« Pour lutter contre la déforestation, les activités de développement social vont de pair avec la gestion des forêts », dixit Razafimahatratra Appolinaire, coordinateur du Projet de Restauration du Paysage Forestier Fandriana-Marolambo, mis en œuvre par le WWF.

Système nouveau. Le transfert de gestion des forêts naturelles aux communautés locales de base est un système nouveau pour ces groupes d’individus, a tout d’abord expliqué Razafimahatratra Appolinaire. Cet ingénieur des Eaux et Forêts de faire remarquer que la gestion des forêts naturelles doit être impérativement accompagnée, pas seulement sur le plan de la communication, mais en plus les communautés de base, même si le transfert est effectif, se sentent encore dans le besoin d’être constamment appuyées sur les terrains par tous les acteurs étatiques et privés impliqués dans le mécanisme.
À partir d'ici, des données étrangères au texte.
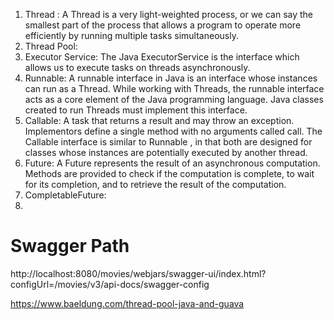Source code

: 1. Thread : A Thread is a very light-weighted process, or we can say the smallest part of the process that allows a 
           program to operate more efficiently by running multiple tasks simultaneously.
2. Thread Pool:
3. Executor Service: The Java ExecutorService is the interface which allows us to execute tasks on threads asynchronously.
4. Runnable: A runnable interface in Java is an interface whose instances can run as a Thread. While working with Threads, the runnable interface acts as a core element of the Java programming language. 
             Java classes created to run Threads must implement this interface.
5. Callable: A task that returns a result and may throw an exception. Implementors define a single method with no arguments called call. 
             The Callable interface is similar to Runnable , in that both are designed for classes whose instances are potentially executed by another thread.
6. Future: A Future represents the result of an asynchronous computation. 
       Methods are provided to check if the computation is complete, to wait for its completion, and to retrieve the result of the computation.
7. CompletableFuture: 
8. 

# Swagger Path
http://localhost:8080/movies/webjars/swagger-ui/index.html?configUrl=/movies/v3/api-docs/swagger-config

https://www.baeldung.com/thread-pool-java-and-guava

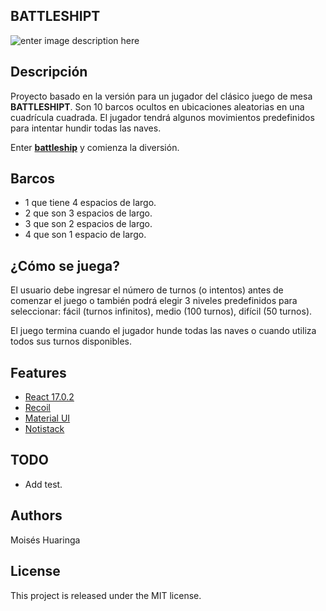 
## BATTLESHIPT
![enter image description here](https://moiseshp.github.io/dummy-logo-maker/print-battleship.png)

## Descripción
Proyecto basado en la versión para un jugador del clásico juego de mesa **BATTLESHIPT**. Son 10 barcos ocultos en ubicaciones aleatorias en una cuadrícula cuadrada. El jugador tendrá algunos movimientos predefinidos para intentar hundir todas las naves. 

Enter **[battleship](https://moiseshp.github.io/battleship/)** y comienza la diversión.

## Barcos
- 1 que tiene 4 espacios de largo. 
- 2 que son 3 espacios de largo. 
- 3 que son 2 espacios de largo. 
- 4 que son 1 espacio de largo. 

## ¿Cómo se juega?
El usuario debe ingresar el número de turnos (o intentos) antes de comenzar el juego o también podrá elegir 3 niveles predefinidos para seleccionar: fácil (turnos infinitos), medio (100 turnos), difícil (50 turnos).

El juego termina cuando el jugador hunde todas las naves o cuando utiliza todos sus turnos disponibles.

## Features

 - [React 17.0.2](https://reactjs.org/docs/getting-started.html)
 - [Recoil](https://recoiljs.org/)
 - [Material UI](https://material-ui.com/)
 - [Notistack](https://github.com/iamhosseindhv/notistack)

## TODO
 - Add test.

##  Authors
Moisés Huaringa

## License
This project is released under the MIT license.
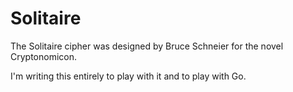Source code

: # Solitaire

The Solitaire cipher was designed by Bruce Schneier for the novel Cryptonomicon.

I'm writing this entirely to play with it and to play with Go. 
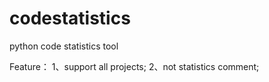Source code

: codestatistics
==============

python code statistics tool 

Feature：
1、support all projects; 
2、not statistics comment;
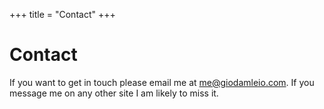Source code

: +++
title = "Contact"
+++

# Contact

If you want to get in touch please email me at [me@giodamleio.com](mailto:me@giodamelio.com). If you message me on any other site I am likely to miss it.
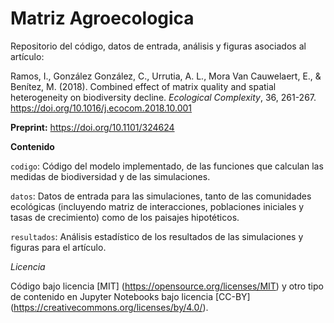 # Matriz Agroecologica
 
Repositorio del código, datos de entrada, análisis y figuras asociados al artículo:

Ramos, I., González González, C., Urrutia, A. L., Mora Van Cauwelaert, E., & Benítez, M. (2018). Combined effect of matrix quality and spatial heterogeneity on biodiversity decline. *Ecological Complexity*, 36, 261-267. https://doi.org/10.1016/j.ecocom.2018.10.001

**Preprint:** https://doi.org/10.1101/324624

**Contenido**

`codigo`: Código del modelo implementado, de las funciones que calculan las medidas de biodiversidad y de las simulaciones.

`datos`: Datos de entrada para las simulaciones, tanto de las comunidades ecológicas (incluyendo matriz de interacciones, poblaciones iniciales y tasas de crecimiento) como de los paisajes hipotéticos.

`resultados`: Análisis estadístico de los resultados de las simulaciones y figuras para el artículo.

*Licencia*

Código bajo licencia [MIT] (https://opensource.org/licenses/MIT) y otro tipo de contenido en Jupyter Notebooks bajo licencia [CC-BY] (https://creativecommons.org/licenses/by/4.0/).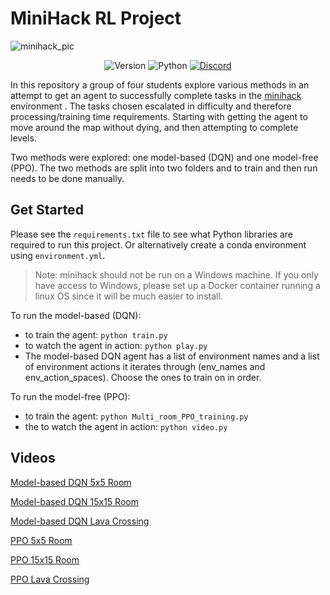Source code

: # MiniHack RL Project
![minihack_pic](https://raw.githubusercontent.com/facebookresearch/minihack/main/docs/imgs/minihack.png)

<div align="center">

![Version](https://img.shields.io/badge/version-0.0.1-green)
![Python](https://img.shields.io/badge/Python-3.10%20%7C%203.11-darkblue)
[![Discord](https://img.shields.io/badge/discord-blue)](https://discord.gg/f2MyUrHY)

</div>

In this repository a group of four students explore various methods in an 
attempt to get an agent to successfully complete tasks in the 
[minihack](https://github.com/facebookresearch/minihack) environment . The 
tasks chosen escalated in  difficulty and therefore processing/training time 
requirements. Starting  with getting the agent to move around the map 
without dying, and then  attempting to complete levels. 

Two methods were explored: one model-based (DQN) and one model-free (PPO).
The two methods are split into two folders and to train and then run needs to be done manually.

## Get Started
Please see the `requirements.txt` file to see what Python libraries are 
required to run this project. Or alternatively create a conda environment 
using `environment.yml`.

> Note: minihack should not be run on a Windows machine. If you only have 
> access to Windows, please set up a Docker container running a linux OS 
> since it will be much easier to install.

To run the model-based (DQN):
 - to train the agent: `python train.py`
 - to watch the agent in action: `python play.py`
 - The model-based DQN agent has a list of environment names and a list of environment actions it iterates through (env_names and env_action_spaces). Choose the ones to train on in order.

To run the model-free (PPO):
 - to train the agent: `python Multi_room_PPO_training.py`
 - the to watch the agent in action: `python video.py`
 
 ## Videos
 [Model-based DQN 5x5 Room](https://youtu.be/acILsdC6gnE)

[Model-based DQN 15x15 Room](https://youtu.be/BQE8mxJ-8iM)

[Model-based DQN Lava Crossing](https://youtu.be/Fsep9nxeWdk)

 [PPO 5x5 Room](https://youtu.be/xuX97WvH9X8)

[PPO 15x15 Room](https://youtu.be/PjIjixezrzQ)

[PPO Lava Crossing](https://youtu.be/t8p_ZXvPNHw)
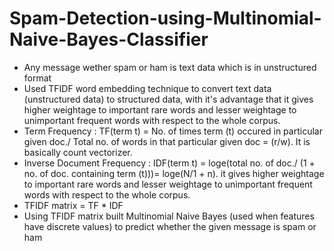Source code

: # Spam-Detection-using-Multinomial-Naive-Bayes-Classifier
- Any message wether spam or ham is text data which is in unstructured format
- Used TFIDF word embedding technique to convert text data (unstructured data) to structured data, with it's advantage that it gives higher weightage to important rare words and lesser weightage to unimportant frequent words with respect to the whole corpus.
- Term Frequency : TF(term t) = No. of times term (t) occured in particular given doc./ Total no. of words in that particular given doc = (r/w). It is basically count vectorizer.
- Inverse Document Frequency : IDF(term t) = loge(total no. of doc./ (1 + no. of doc. containing term (t)))= loge(N/1 + n). it gives higher weightage to important rare words and lesser weightage to unimportant frequent words with respect to the whole corpus.
- TFIDF matrix = TF * IDF
- Using TFIDF matrix built Multinomial Naive Bayes (used when features have discrete values) to predict whether the given message is spam or ham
Il est faux de dire que les appuis s’arrêtent là dès que le transfert de gestion est signé par les parties contactantes, a fait savoir Razafimahatratra Appolinaire. Ce dernier d’ajouter aussi  le fait de développer des activités transversales concernant des activités de développement social. Des actions qui vont de pair avec la gestion des forêts, comme l’agriculture, l’élevage avec des techniques modernes. Autrement dit, a précisé le coordinateur, si les communautés sont seulement axées dans la gestion forestière, elles éprouvent un déséquilibre dans leurs besoins quotidiens. Raison pour laquelle, des évaluations n’ont pas montré de points positifs, parce que des paramètres n’ont pas été pris en compte d’une manière générale. Pour lutter efficacement contre la déforestion, Razafimahatratra Appolinaire d’exhorter qu’il faut travailler ensemble avec les services forestiers et les acteurs de développement social. Il s’avère inefficace d’aller seulement sensibiliser dans la gestion forestière, alors que les communautés locales qui vivent dans ces forêts ont du mal à survivre en dehors. Des recherches d’alternative s’imposent.